If all this has been known for 10 years, why is there still no therapeutics? One reason is that instead of reporting broad rejuvenation of aging in three germ layer derivatives, muscle, liver, and brain by the systemic milieu, the impact of the study published in 2005 became narrower. The review and editorial process forced the removal of the neurogenesis data from the original manuscript. Originally, some neurogenesis data were included in the manuscript but, while the findings were solid, it would require months to years to address the reviewer's comments, and the brain data were removed from the 2005 paper as an editorial compromise. The phenomenon and its magnitude were replicated, expanded and elegantly described in a 2011 paper, but if the friendly neighbor of the original lab had not been interested in this project after learning of our findings, this important result could have been lost or remained on a "back-burner" indefinitely. While it is certainly better late than never and even if the data are more elaborated than in the original manuscript, one can argue that the scientific community could already have been working on the extrapolation of these results and translating them into therapeutics against neuro-degeneration for 10 years.
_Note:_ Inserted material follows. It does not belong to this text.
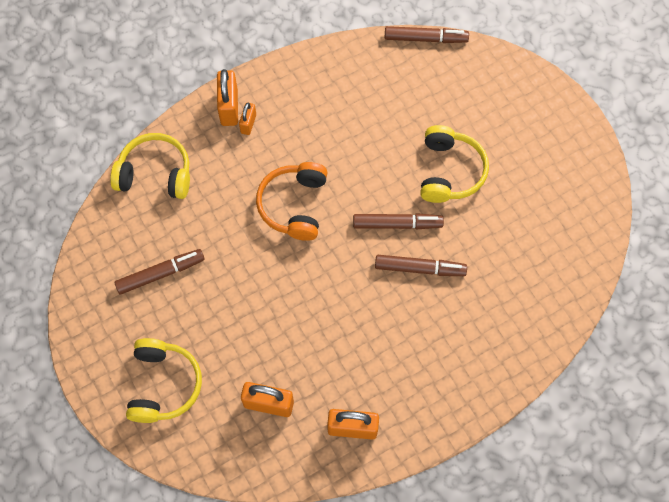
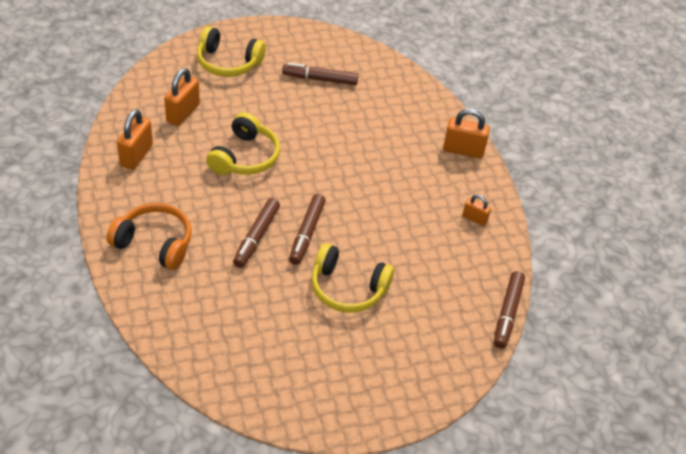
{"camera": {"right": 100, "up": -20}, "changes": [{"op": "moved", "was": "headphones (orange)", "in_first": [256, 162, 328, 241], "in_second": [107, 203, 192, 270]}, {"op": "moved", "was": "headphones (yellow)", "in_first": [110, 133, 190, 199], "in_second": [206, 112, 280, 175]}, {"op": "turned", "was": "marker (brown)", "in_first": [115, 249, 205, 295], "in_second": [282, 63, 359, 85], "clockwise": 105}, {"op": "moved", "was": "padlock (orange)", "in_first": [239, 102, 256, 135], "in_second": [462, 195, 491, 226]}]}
Another reason for the slow pace in developing therapies to broadly combat age-related tissue degenerative pathologies is that defined strategies, which are "beyond parabiosis", for the rejuvenation of multiple old organs have been very difficult to publish in high impact journals; only the magic of "heterochronic parabiosis" seems to keep the editors' and reviewers' attention. As the result, in the current dynamically raging scientific waters, significant work that is directly relevant to attenuation or even reversal of human tissue aging (e.g., molecules that work in mice and are FDA approved or in clinical trials for human applications) can sadly get washed over, particularly, when relevant publications from lower impact journals are not always noticed or cited.